Posted by Ben Collins-Sussman <su...@collab.net>.
"Han The Man" <ha...@hotmail.com> writes:

> 1) I'd like to put everything we have under version control -
> including source code, documentation (MS Office files, etc) and binary
> files for release to customers.  So there will be many large, binary
> files. Any problems with this approach?

Svn handles binary files just fine, much better than cvs.  But
remember that svn can't permanently delete a file.  Unlike cvs, you
can't just go into the repository and blow away a huge RCS file for
some customer-binary-release.  For now, the svn repository only ever
gets bigger.  

So versioning binary files is fine... but do you *really* want to
version release tarballs?  It might be better to throw them on a
normal fileserver, especially if they're a generated thing.


> Should we, due to the potential large size of all project files, use
> one repository for each project, one repository for related projects
> or just one repository? Any suggestions would be welcome.

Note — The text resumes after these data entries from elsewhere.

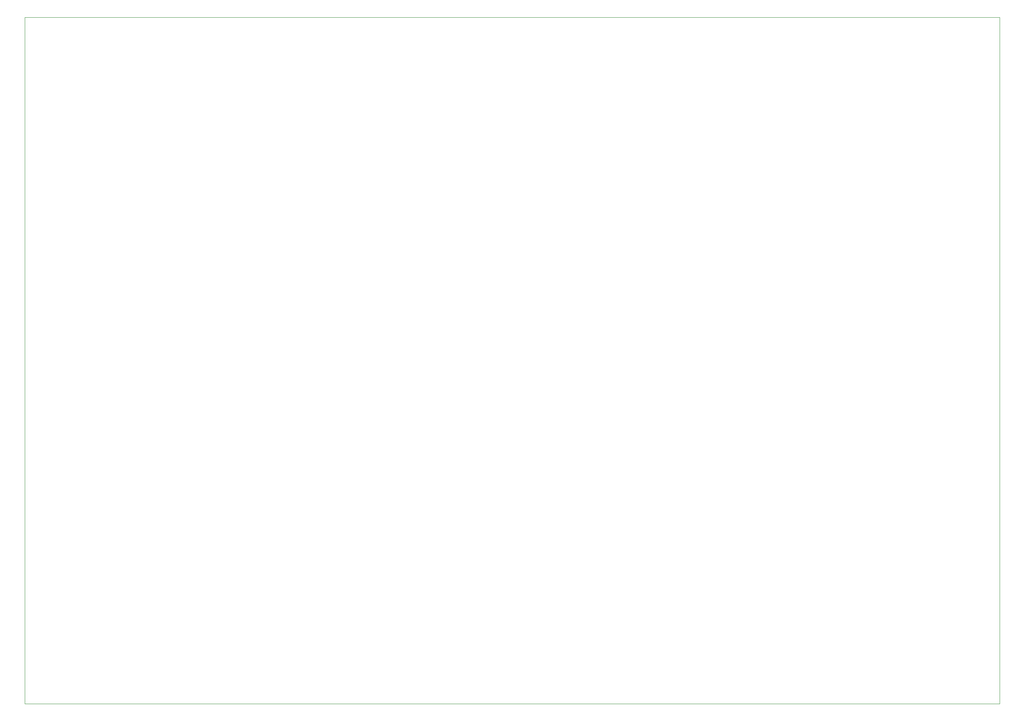
<source format=gbr>
%FSLAX34Y34*%
%MOMM*%
%LNOUTLINE*%
G71*
G01*
%ADD10C, 0.100*%
%LPD*%
G54D10*
X0Y0D02*
X0Y-1480000D01*
X2100000Y-1480000D01*
X2100000Y0D01*
X0Y0D01*
M02*

</source>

Read the first 5 paragraphs of this part of the book:

  http://svnbook.red-bean.com/html-chunk/ch05s06.html#svn-ch-5-sect-6.1


> 3) Some releases (or branches) of a given product may depend on other
> versions of 3'rd party libraries than other releases. Is it reasonable
> to put even these libraries in SVN? It would be nice to have
> everything needed by a given release in a single place. Again, I
> suppose size would be a problem?

Maybe.  Nothing wrong with placing the 3rd party libraries in svn.
On the one hand, if they're not going to change over time, it may not
be worth the space.  On the other hand, it might be more convenient
for users not to have to gather libraries from different places.  You
might want to take a peek at the 'vendor branches' part of chapter 6.